LAWS(PAT)-1960-1-6

GANPATLAL SHARMA Vs. STATE

Decided On January 06, 1960
GANPATLAL SHARMA Appellant
V/S
STATE Respondents

JUDGEMENT

(1.) A proceeding under Section 107 of the Code of Criminal Procedure was drawn up against two persons named Prayag Bhuiyan and Budhan Das. By an order dated 10-6-1958, they were called upon to execute interim bonds of Rs. 2,000/- each with two sureties of the like amount to keep the peace during the pendency of the proceeding. Bonds were accordingly, furnished before 17-6-1958. The petitioner was one of the sureties. On 28-8-1958, the Assistant District Prosecutor attached to the Court of the Sub-divisional Magistrate of Baghmara filed a petition for cancellation of the interim bonds on the strength of the report of the Sub-Inspector of Police, Katras, dated 18-8-1958, which indicated that Budhan Das and Prayag Bhuiyan had assaulted Dasarath Chamar on 13-8-1958. There was station diary entry No. 318 dated 13-8-1958, in that connection, and Dasrath Chamar was directed to go to Court. When he filed a complaint before the Court, Budhan Das and Prayag Bhuiyan were summoned to stand their trial under Section 323 of the Penal Code. The petition of the Assistant District Prosecutor was placed before the Sub-divisional Magistrate on 30th October, 1958, and, by an order of the same date, he cancelled the interim bonds and also forfeited Rs. 500/- out of the surety amount of each surety. In his order, he referred to the facts which I have alrady stated, and he gave two grounds for taking the action which he did. The first ground was that, a prima facie case having been found against Budhan Das and Prayag Bhuiyan, there was sufficient ground for him to cancel the interim bonds, and the cancellation of the interim bonds justified the forfeiture of the surety bonds. The second ground was that Budhan Das and Prayag Bhuiyan absented themselves from Court on 17-6-1958, and Budhan Das absented himself from Court on 15-9-1958. It has been shown to me that both these facts are incorrect. Orders Nos. 5 and 6 show that the opposite party were absent in the beginning on 17-6-1958; but they, subsequently, appeared, and no action was taken against them. Order No. 11 shows that Budhan Das was absent on 15-9-1958: but he filed an application for time on the ground that he was ill, and he filed a medical certificate in support of that allegation. The absence of one or the other of those persons could not, therefore, be made a ground for cancellation of the interim bonds or the forfeiture of the surety bonds.
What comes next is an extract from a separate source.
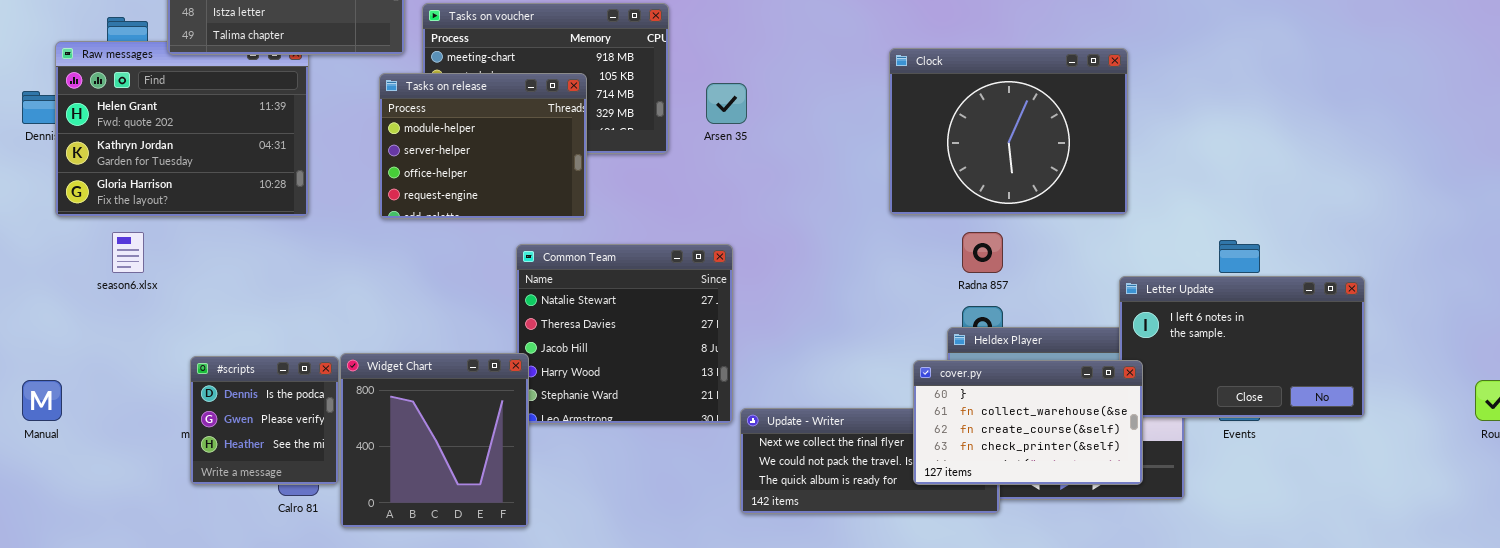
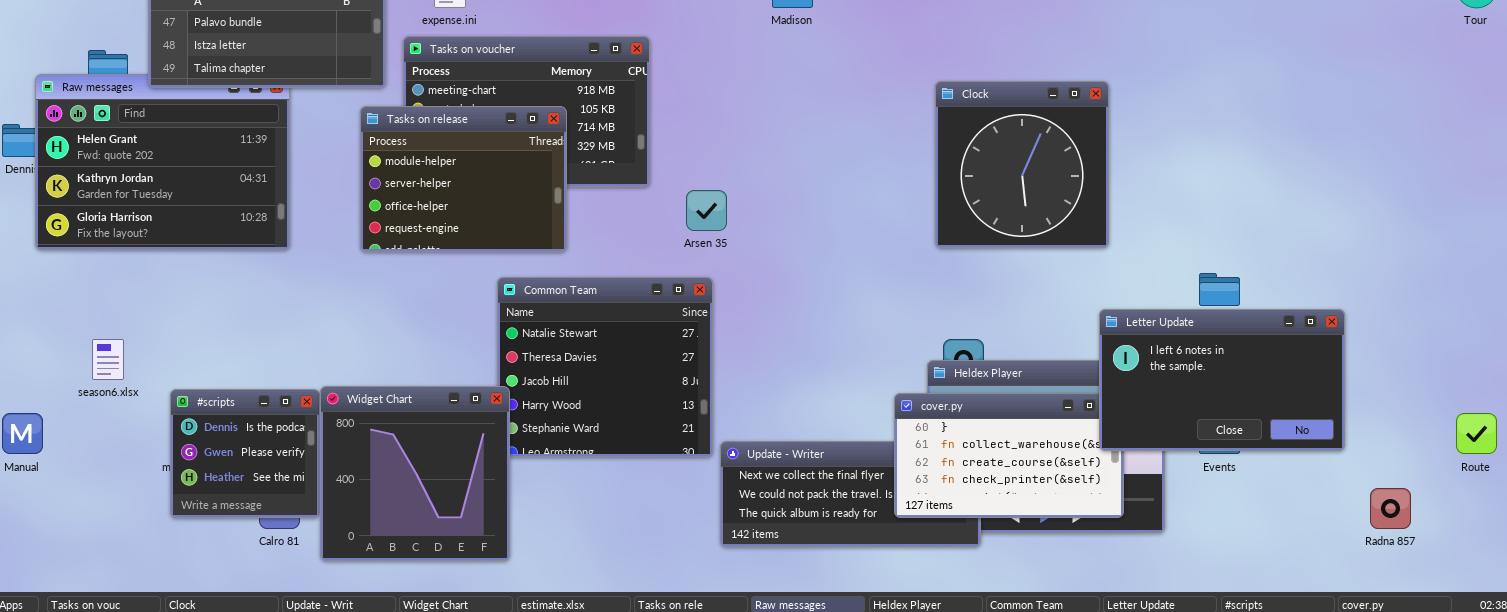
Clock: [889,48,1128,215] -> [935,81,1109,248], resized
Arsen 35: [706,83,747,124] -> [686,190,727,231], moved
season6.xlsx: [112,232,144,273] -> [92,339,124,380], moved
Radna 857: [962,232,1003,273] -> [1370,488,1411,529], moved
Letter Update: [1119,276,1365,418] -> [1099,309,1345,451], raised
(2.) So far as the first ground is concerned, it is manifest that the learned Magistrate misdirected himself. Sub-section (1) of Section 514 of the Code of Criminal Procedure reads: "Whenever it is proved to the satisfaction of the Court by which a bond under this Code has been taken, or of the Court of a Presidency Magistrate or Magistrate of the first class, or when the bond is for appearance before a Court, to the satisfaction of such Court, that such bond has been forfeited, the Court shall record the grounds of such proof, and may call upon any person bound by such bond to pay the penalty thereof, or to show cause why it should not be paid." This sub-section makes two points absolutely clear. Firstly the Court concerned must be satisfied that a bail bond has been forfeited; and, secondly, this satisfaction must be based upon, some proof. If the bond is for appearance of a person in Court, the Magistrate may well be satisfied upon the mere fact of absence of that person that the bond has been forfeited. He can then direct the person bound by the bond to pay the penalty or to show cause. If it is shown to the Magistrate's satisfaction that the person had some good and valid reason for his absence, he may set aside his order for realisation of the penalty. If not, he may proceed to recover the penalty as provided in Sub-section (2) of the same section. If, however, the bond is not for appearance of a person in Court but for following a certain course of action, viz., keeping the peace, the Magistrate cannot act unless he is satisfied on proof furnished before him that a breach of the terms of the bond has been committed. The mere fact that the police has reported that a breach of the bond has been committed, or the mere fact that a prima facie case has been made out before some one else that there has been such a breach, cannot possibly be sufficient for him to take action under Section 514(1). The danger of such a course is obvious. If an interim bond is taken while a proceeding under Section 107 is pending, or if a bond is taken in pursuance of an order under Section 118 of the Code of Criminal Procedure, there is likely to be a tendency in the opposite party to make allegations relating to a breach of the terms of the bond. If a mere allegation or the mere fact that the man, who has been bound to keep the peace, has been summoned in a case were to be sufficient, the bond would be unjustly forfeited in many a case.

(3.) In the circumstances mentioned above, I am of the opinion that the learned Magistrate had no proof before him on the basis of which he could cancel the interim bonds or forfeit the surety bonds. That being so, this application is allowed, and the learned Magistrate's order dated 30/10/1958 is set aside.